Mr Burns said the aim of the SGH ICE Fund is investing in companies with more certain earnings growth – at sensible prices – that display a sustainable competitive edge, and this approach has borne fruit in the current market.

“History shows that companies that have a competitive advantage tend to perform better in uncertain environments, however investors often underestimate the power of this advantage. There continues to be a significant difference in performance between those companies with a structural advantage, and mediocre companies.

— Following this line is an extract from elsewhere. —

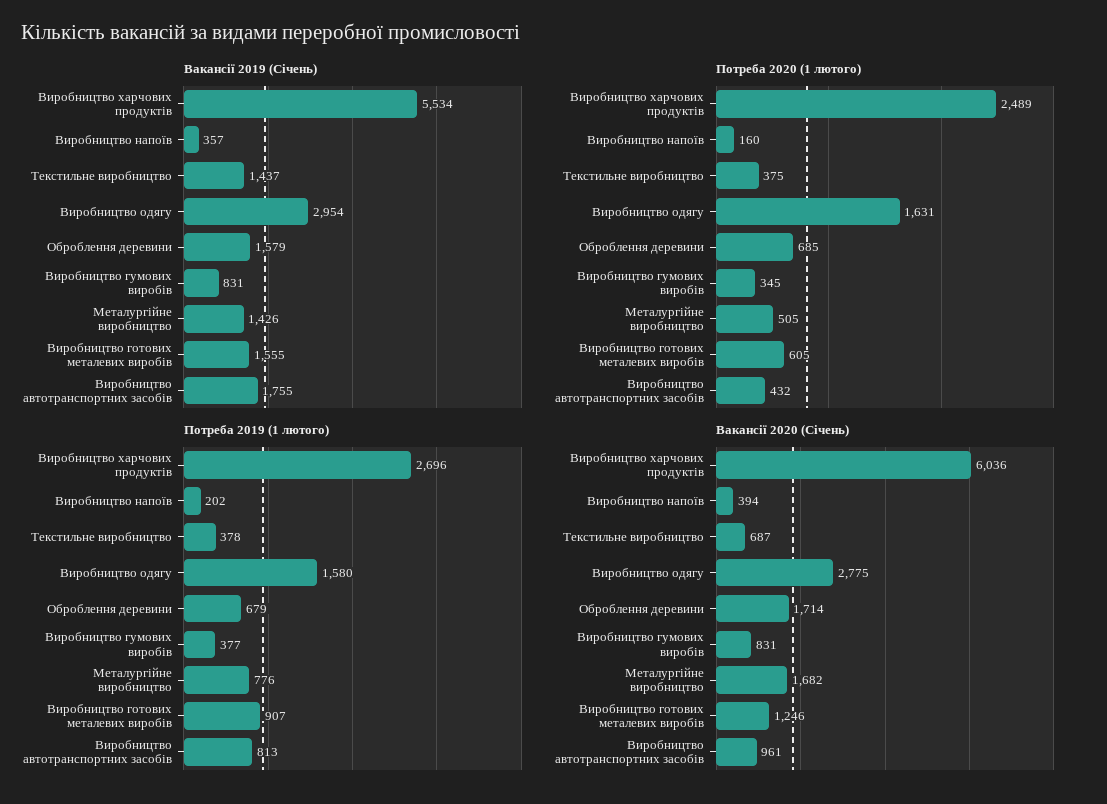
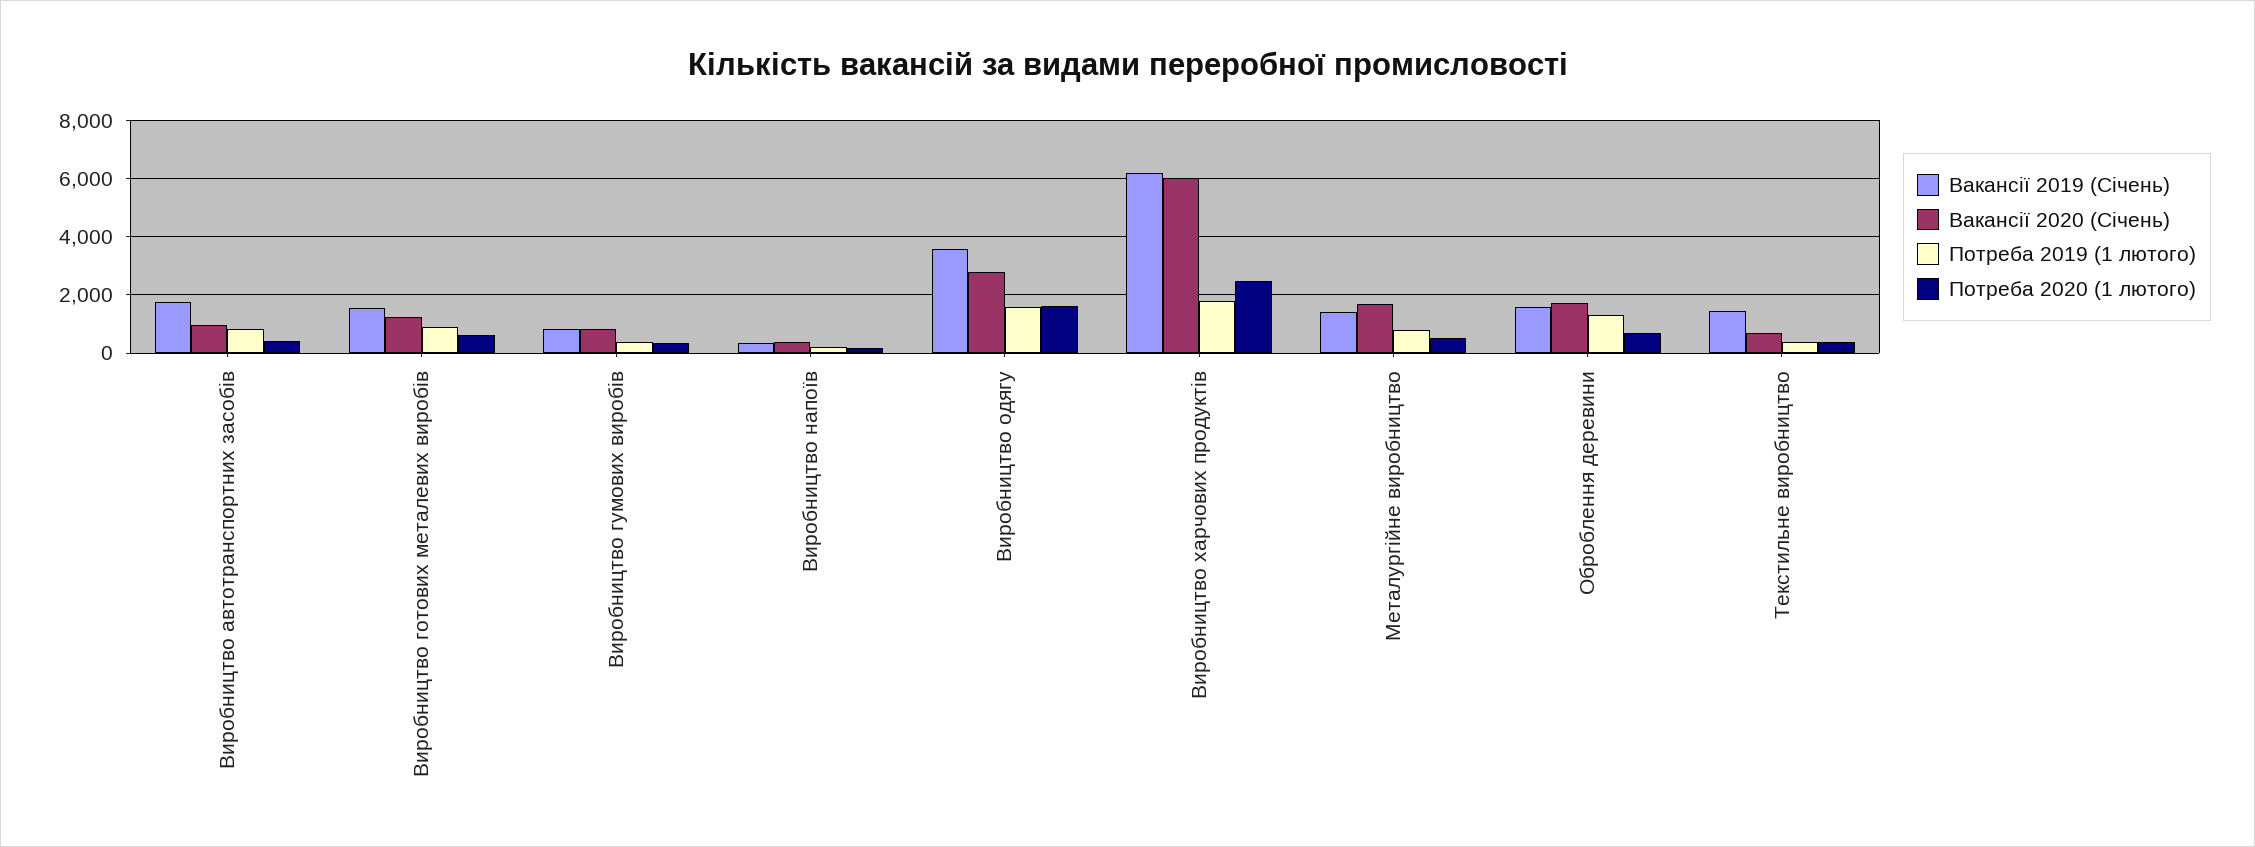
Вакансії 2019 (Січень), Виробництво харчових продуктів: 5534 -> 6250
Вакансії 2019 (Січень), Виробництво одягу: 2954 -> 3500
Потреба 2019 (1 лютого), Виробництво харчових продуктів: 2696 -> 1750
Потреба 2019 (1 лютого), Оброблення деревини: 679 -> 1250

As a result, it remains a stock pickers’ market,” he said. 

Mr Burns said some of the industries poised for growth opportunities include pharmaceuticals, cloud software, online retail, and food.

A focus on companies with organic growth opportunities that exhibit appropriate debt levels and strong cash flow has also proved rewarding for the Melbourne-based asset manager.

“The economic backdrop is driving product innovation and reinforcing the need for strong company management. The volatility and uncertainty clouding the large end of the market is further emphasising renewed interest in small caps,” he said. 

SGH ICE is a benchmark unaware fund, but most closely aligns with the Small Industrials market, which it has outperformed during the COVID-19 event and over the long term.

It currently holds 43 stocks which are a mix of longer-standing companies which are growing at a steady rate, and those that have been advantaged by the COVID-19 pandemic and experienced significant growth as a result.